Start with an energetic entrepreneur and three company divisions encompassing trucking, real estate, and storage. Add a skilled team, an out-of-the-box thinker, and seven Broncos. What is the result? Clark Logic and its formula for cultivating business and talent growth.
When it was founded as Central Manufacturing Systems in 1969, the corporation predominantly served one customer. An evolution began when the founder’s grandson, Jamie Clark, became president and set a new path for growth. Clark Logic now boasts a 50-truck delivery fleet, over 2.5 million square feet of leasable building space, 2,500 storage rental trailers, and a team of 72 members fulfilling roles in delivery, dispatch, warehousing, maintenance and more.
In light of the continued influx of business opportunities, Clark enlisted a new vice president of business development, Greg Diloné, to strategize a course of action. Diloné forged a partnership with Western Michigan University (WMU)’s Bronco Force, comprised of faculty and students from the university’s Integrated Supply Management program.
Bronco Force collaborates with companies to address challenges supply chain managers face, identify opportunities, and determine the best workplace solutions. It’s an ideal system for assisting companies, giving students hands-on experience, and developing relationships for future employment. A six-student team managed by senior Justin Mielke began working with Clark Logic in January and completed its project in April.

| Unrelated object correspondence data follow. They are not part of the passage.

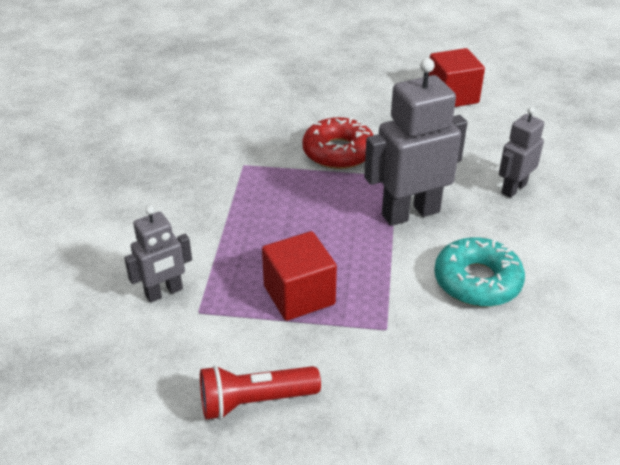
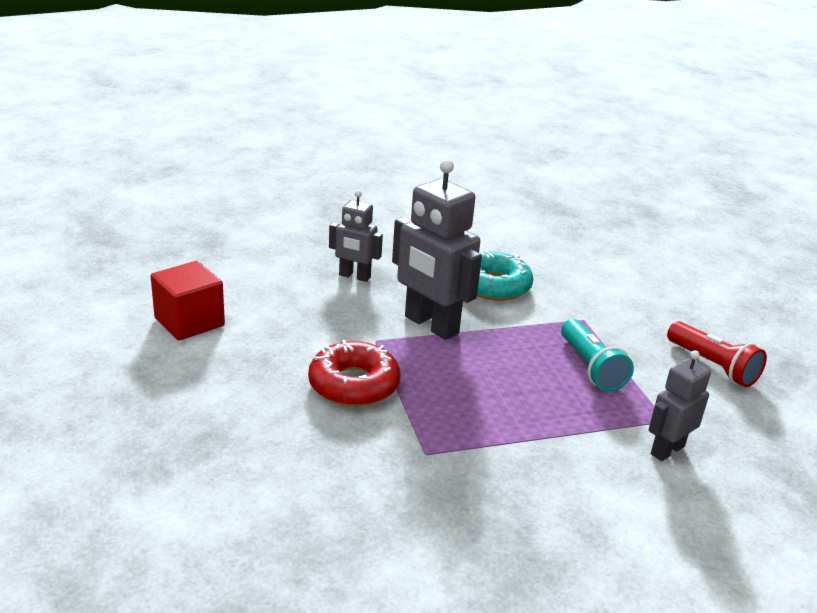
camera: 115 degrees left, 10 degrees down
grey robot [124,206,192,303] -> grey robot turned 75 degrees counterclockwise [648,350,711,461]
red cube [262,231,337,321] -> turquoise flashlight [561,319,634,392]

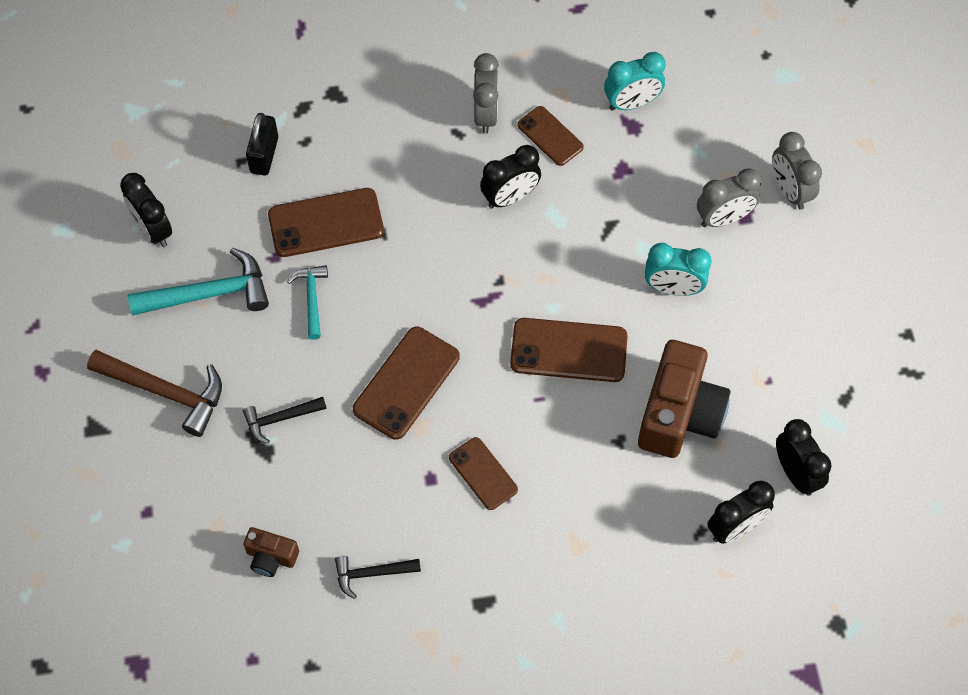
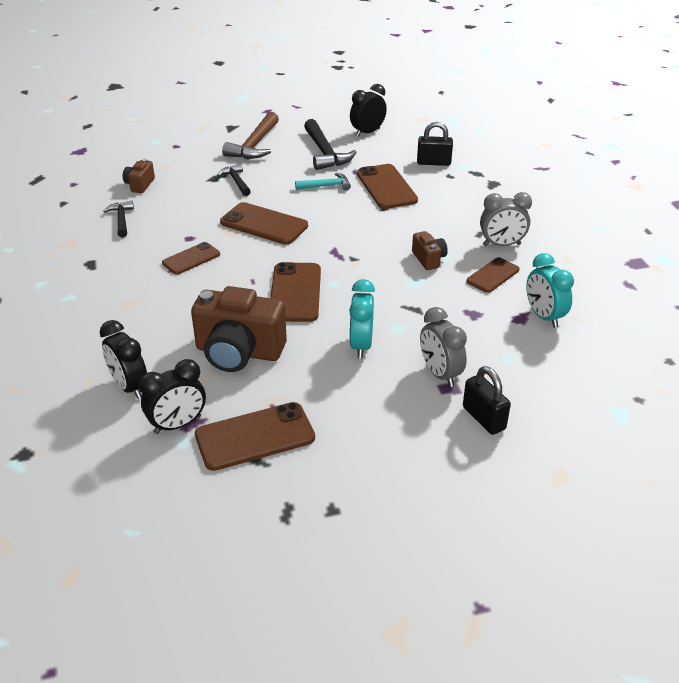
camera: 85 degrees right, 25 degrees down
turquoise hammer [128,248,269,315] -> black hammer [304,119,357,170]
black clock [480,145,541,209] -> brown camera [412,231,448,270]
grey clock [772,132,822,210] -> black padlock [463,366,511,435]
none -> brown phone [195,402,315,471]

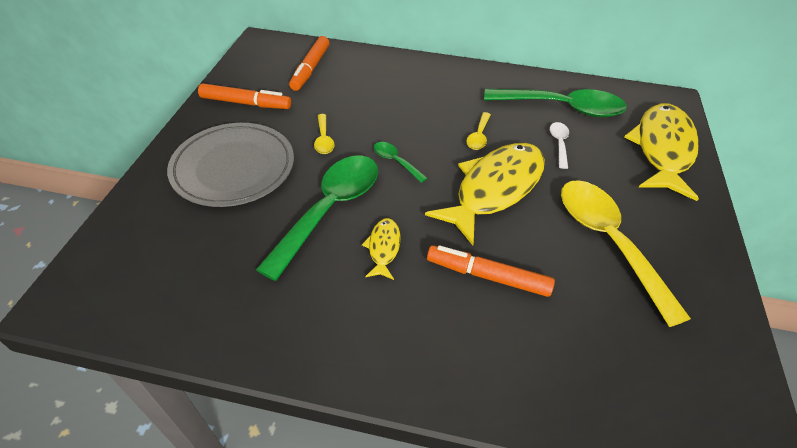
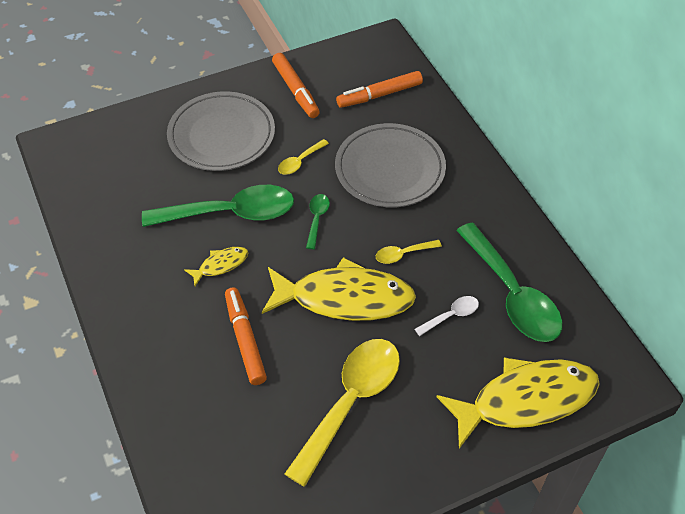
camera: 55 degrees right, 5 degrees up
none -> grey plate [335,123,446,208]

“We wanted to set up on ongoing partnership with WMU,” Diloné said. “Our team was made up of students from the Six Sigma Problem Solving course. So, we started by looking at our company’s DMAIC process—Define, Measure, Analyze, Improve and Control.”
“This first student team focused on the Define/Measure/Analyze part of the process and did a final presentation with recommendations,” Diloné explained. “They teed up the next semester’s team to work on the Improve/Control strategy. Justin defined the role of the team leader and was responsible for the next semester’s scope to begin after he graduated in April.”

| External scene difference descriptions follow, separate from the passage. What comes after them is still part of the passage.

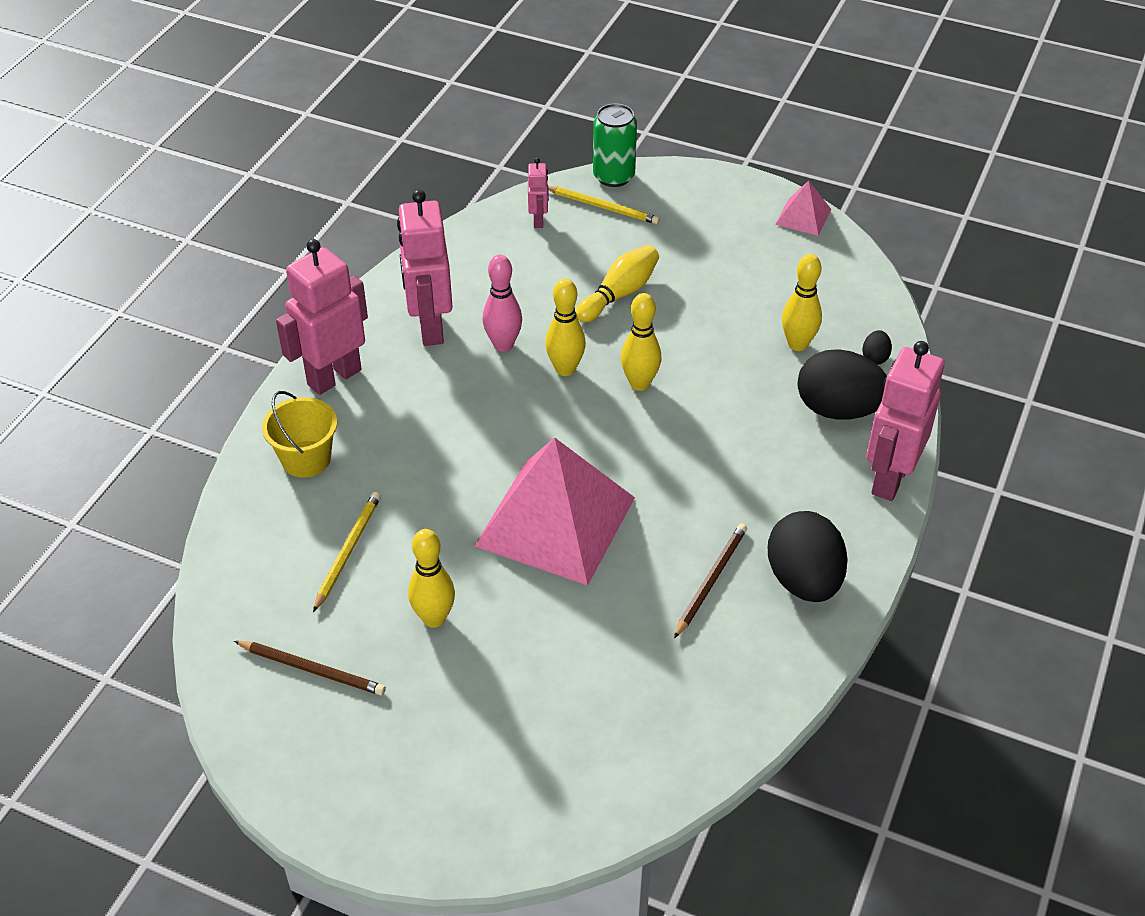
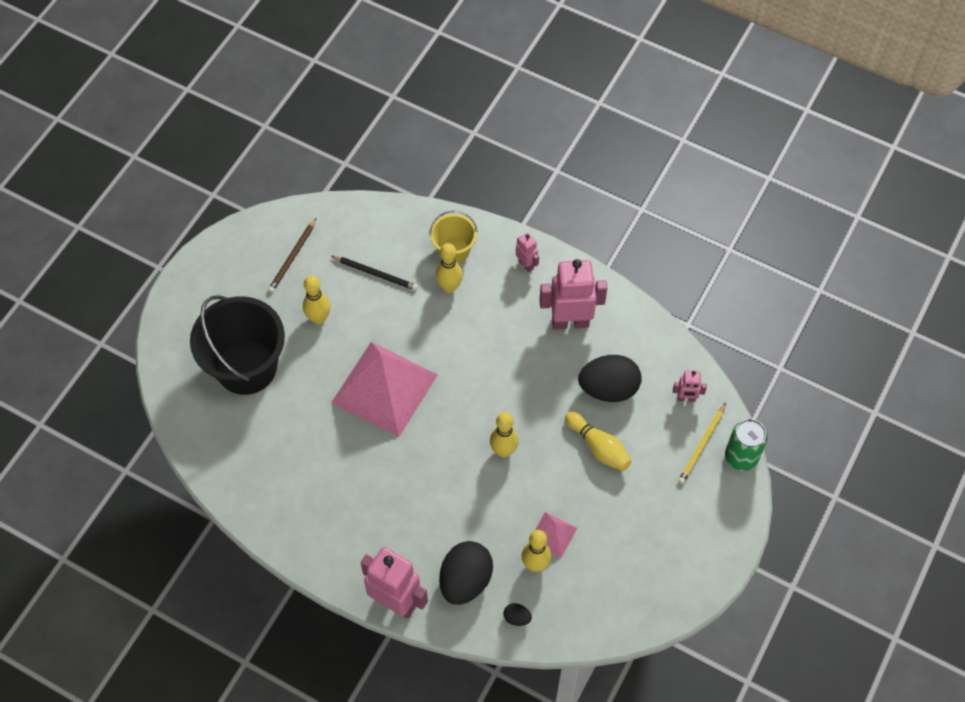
camera: 95 degrees right, 15 degrees up
pink robot [276,239,368,395] -> pink robot [516,233,539,272], size x0.48
yellow pencil [313,492,381,612] -> black pencil [331,256,418,291]
pink bowling pin [483,255,522,352] -> none
yellow bowling pin [545,279,586,376] -> yellow bowling pin moved to [436,243,463,293]
brown pencil [674,524,747,638] -> none
black egg [768,511,848,602] -> black egg moved to [578,355,642,402]
pink pyramid [775,181,832,236] -> pink pyramid moved to [536,512,577,558]
none -> black bucket [190,295,285,395]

It’s a partnership that Clark Logic plans to continue each semester, with new student teams picking up and continuing the progress where the previous team left off. Diloné crafted the program, which pays the student team lead as an intern and includes bi-weekly team meetings and industry insight days where students spend time in warehouse locations and with the company’s dispatch and driver teams.
Students are also conducting research to gauge business opportunities utilizing tools such as SWOT analyses, comparative pricing, industry and competitive analyses, and market trends.

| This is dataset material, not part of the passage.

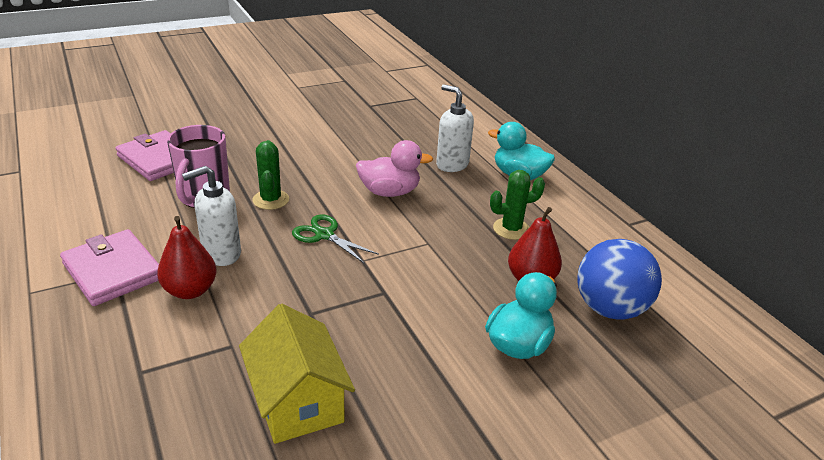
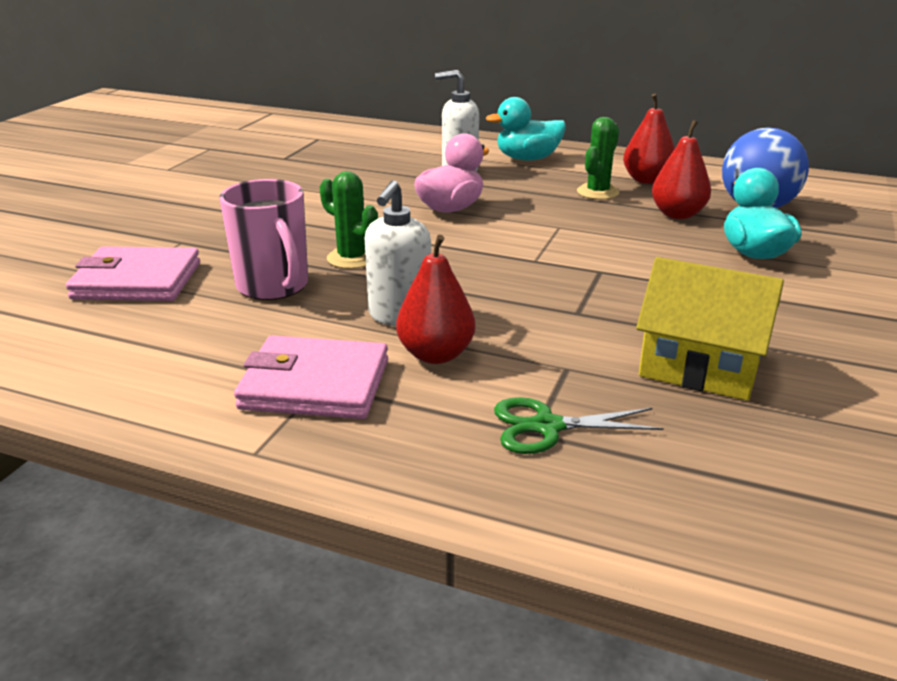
camera: 40 degrees left, 5 degrees down
green scissors [292,214,379,264] -> green scissors moved to [494,397,664,454]
none -> red pear [623,94,675,184]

“It’s real world [experience],” Mielke said. “You don’t learn it in a classroom. You can’t read it in a book. They appreciate me. Greg gives me a spec but also gives me the freedom to make suggestions.”
Is Clark Logic hiring? “We are always looking to hire additional talent that can make a positive impact on our company and culture,” Diloné said. Learn more at clarklogic.com/clark-logic-careers.
Economic Development in Action
Partnerships pay off
Regional economic development catalyst Southwest Michigan First and Clark Logic have forged a deep relationship over the past seven years, resulting in multiple expansions of the logistics solutions company throughout Southwest Michigan. The agency has guided Clark Logic through Brownfield program assessment grant funding and tax increment financing to help offset development costs, support leadership development, and increase prospective lessee referrals. The result? Thirty-six new jobs and investment totaling over $7.3 million in locations in Kalamazoo, Schoolcraft, Sturgis, Three Rivers, Vicksburg, and White Pigeon.